*** Input records Section Begins ***
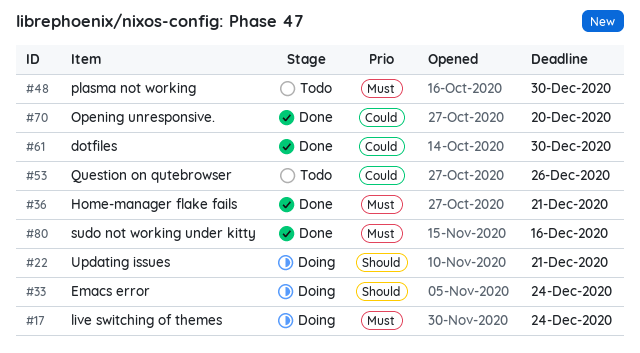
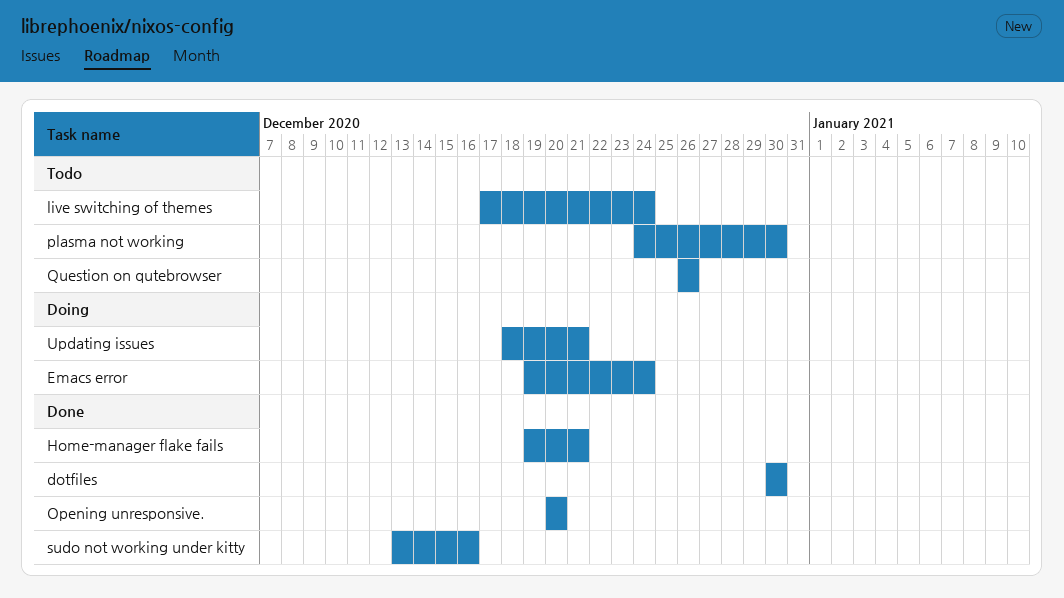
live switching of themes, status: Doing -> Todo

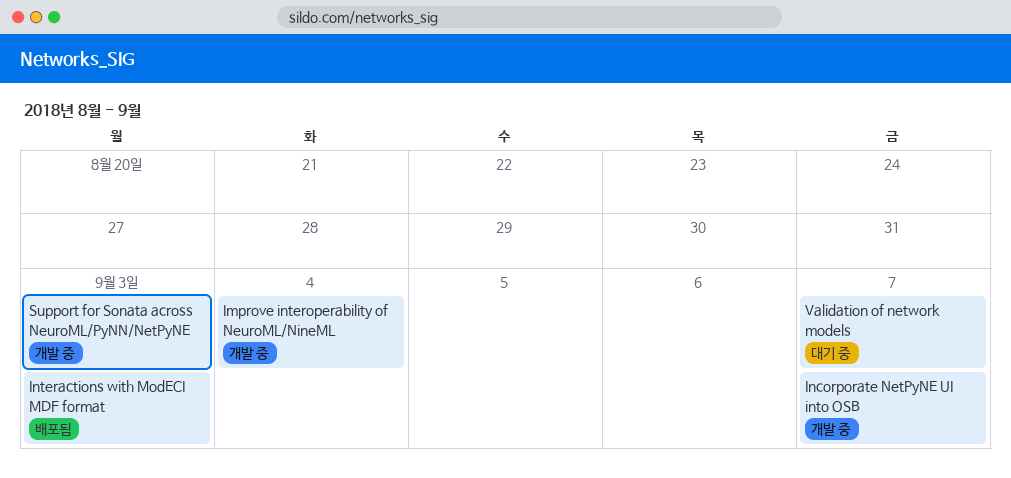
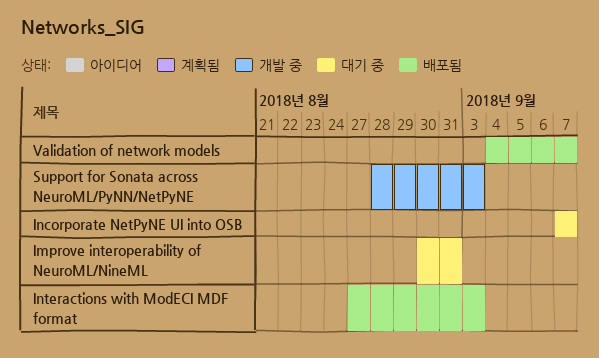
Improve interoperability of NeuroML/NineML, status: 개발 중 -> 대기 중
Improve interoperability of NeuroML/NineML, due: Sep 4 -> Aug 31
Incorporate NetPyNE UI into OSB, status: 개발 중 -> 대기 중
Validation of network models, status: 대기 중 -> 배포됨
*** Input records Section Ends ***
→ Instructions to follow
Each line in the records above with "NineML" must be returned.

→ Answer
Improve interoperability of NeuroML/NineML, status: 개발 중 -> 대기 중
Improve interoperability of NeuroML/NineML, due: Sep 4 -> Aug 31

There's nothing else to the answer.